Göğsü kınalı serçe kuşu vardır, ufacık... Gök gürleyince yere yatar da ayaklarını havaya kaldırırmış.
"Neden yapıyorsun böyle?" diye sormuşlar.
"Bu kadar mahlukat var yerde. Olur da gök yıkılıverirse, dayak olmak için ayaklarımı kaldırıyorum," demiş.
Böyle dermiş, bir yandan da titrermiş gök gürlerken.
"Korkumdan, dermiş, kırk kantar yağım eriyor."
"Be, demişler, senin kendin yoksun beş dirhem, nerden oluyor da kırk kantar yağın eriyor?"
"A! Alemin kendine göre dirhemi, kantarı var, demiş serçecik. Siz ne anlarsınız?"
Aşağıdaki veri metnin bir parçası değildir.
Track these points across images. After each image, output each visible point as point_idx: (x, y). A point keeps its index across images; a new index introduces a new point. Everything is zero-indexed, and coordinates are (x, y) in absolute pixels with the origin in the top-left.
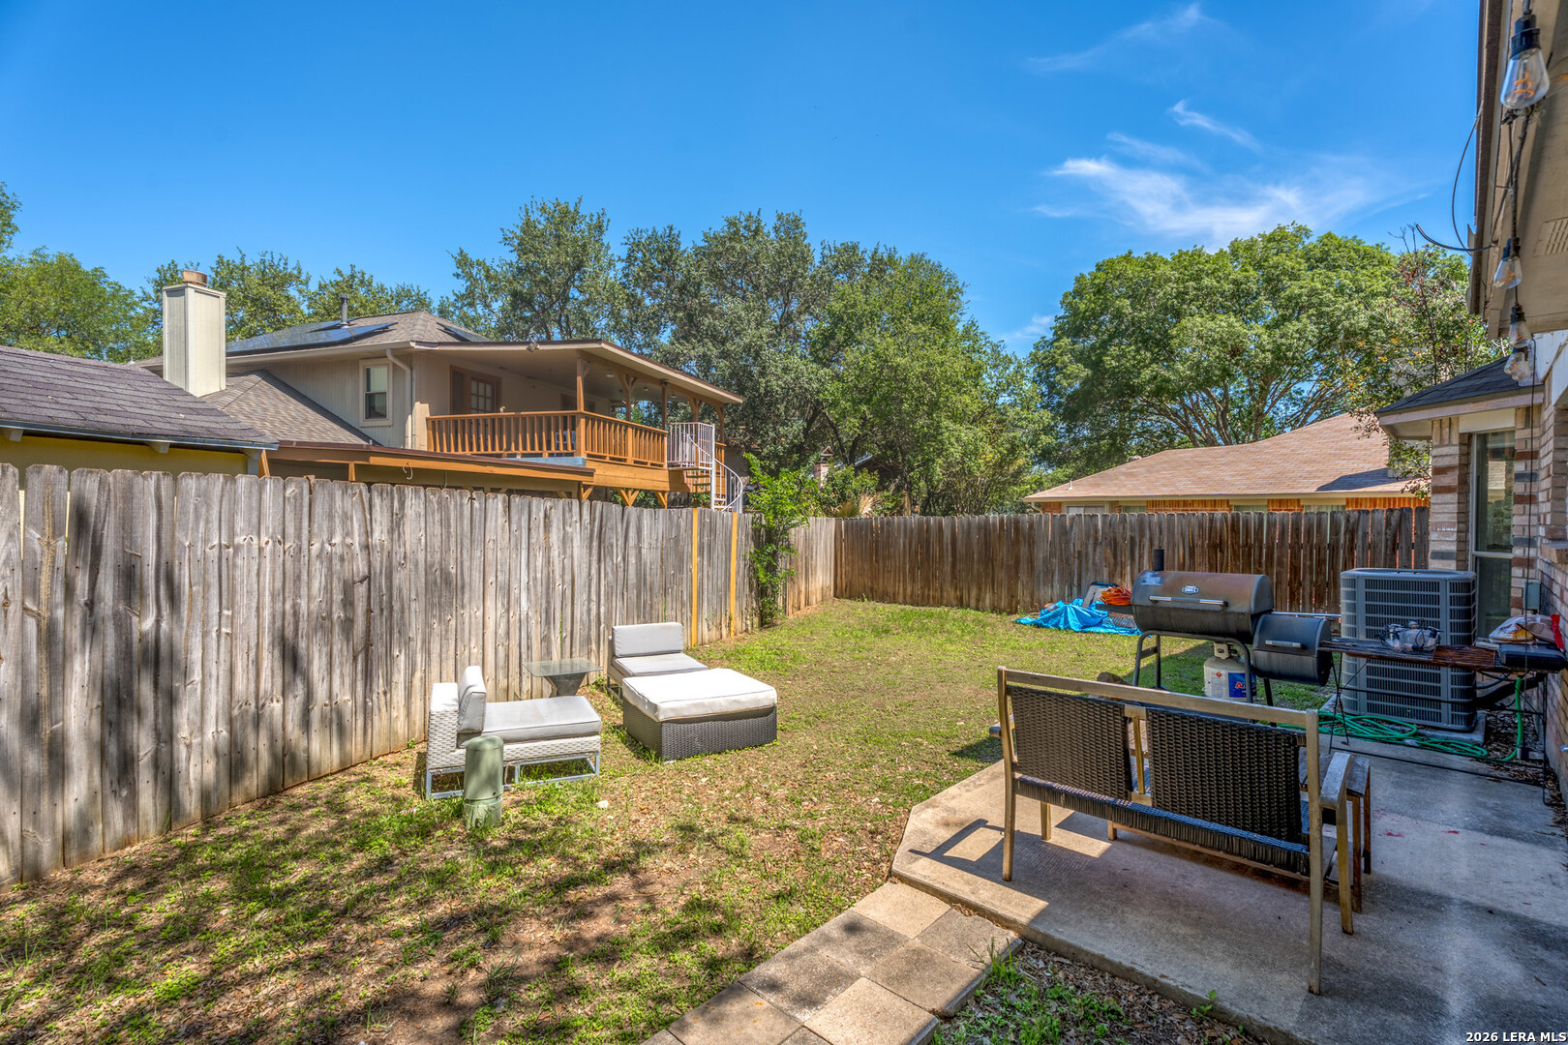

pertev naili boratav | az gittik uz gittik | imge kitabevi, 2006 s.48
2 yorum:
Çok güzelmiş bu.
Serçeciği görünce pertev naili boratav' ın derlediği masal ve tekerlemeleri hatırladım. Anadolu'nun bu zenginliğine hayran kalıyorum her zaman. Siz de rastladınız mı bilmiyorum ama eminim çok keyif alırdınız . Bunları çizmek isterdim çocuklar da tanır , devam eder anlatılmaya belki.